2002 Illinois Treasurer debate
| No. | Date | Host | Moderator | Link | Republican | Democratic |
| Key: P Participant A Absent N Not invited I Invited W Withdrawn |  |  |  |  |  |  |
| Judy Baar Topinka | Tom Dart |
| 1 | Oct. 16, 2002 | City Club of Chicago | Paul Green | YouTube | P | P |

Treasurer election
| Party |  | Candidate | Votes | % |
|---|---|---|---|---|
|  | Republican | Judy Baar Topinka (incumbent) | 1,896,020 | 54.77 |
|  | Democratic | Thomas J. Dart | 1,499,055 | 43.30 |
|  | Libertarian | Rhys Read | 66,593 | 1.92 |
| Total votes |  |  | 3,461,668 | 100 |

===State Senate===

All 59 of the seats of the Illinois Senate were up for election in 2002, as this election followed a redistricting. Control of the Illinois Senate was flipped from Republican to Democratic. Republicans had been in control of the State Senate since 1993, having captured a majority from the 1992 election.

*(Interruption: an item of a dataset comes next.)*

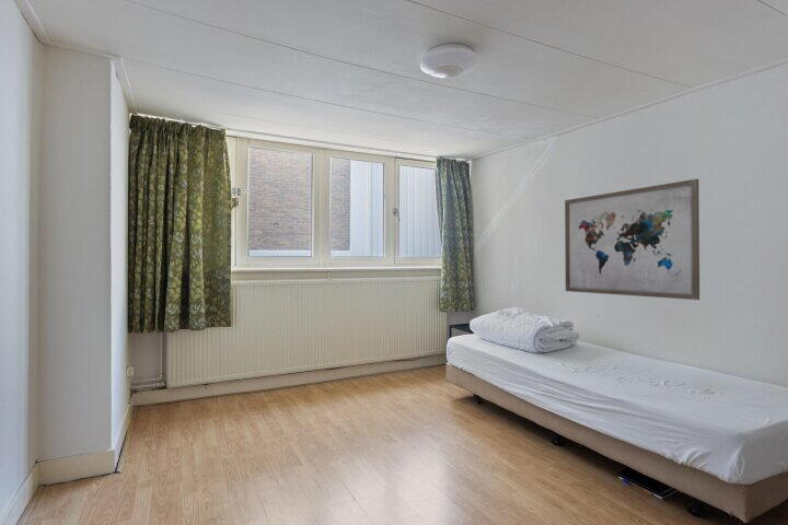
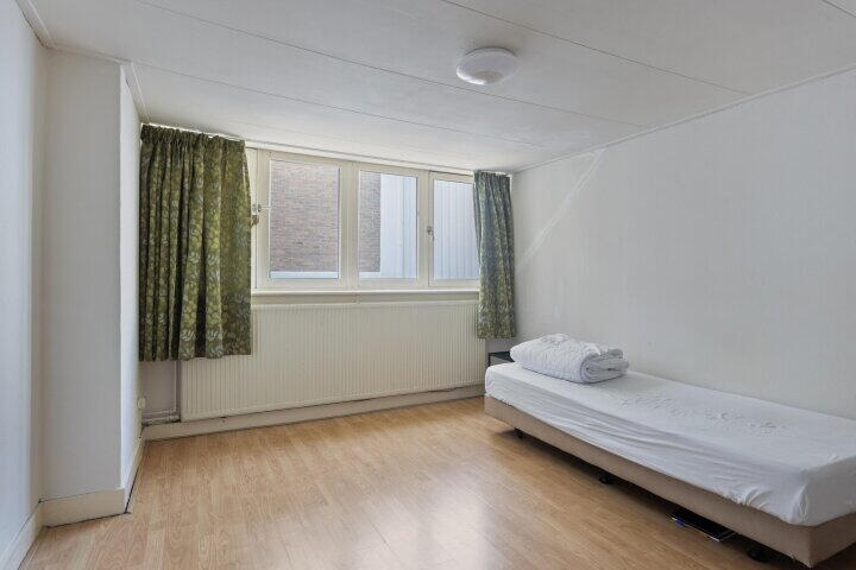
- wall art [564,178,700,301]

===State House of Representatives===

All of the seats in the Illinois House of Representatives were up for election in 2002. Democrats retained control of the House, which they had held since 1997, having won a majority in the 1996 election. Republican Leader Lee Daniels had resigned as Chair of the Illinois GOP in July, but maintained his position as Minority Leader in the House until after the 2002 elections. Madigan continued as Speaker and Democratic chair after the elections.

===Judicial elections===
Multiple judicial positions were up for election in 2002.

==Local elections==
Local elections were held. These included county elections, such as the Cook County elections.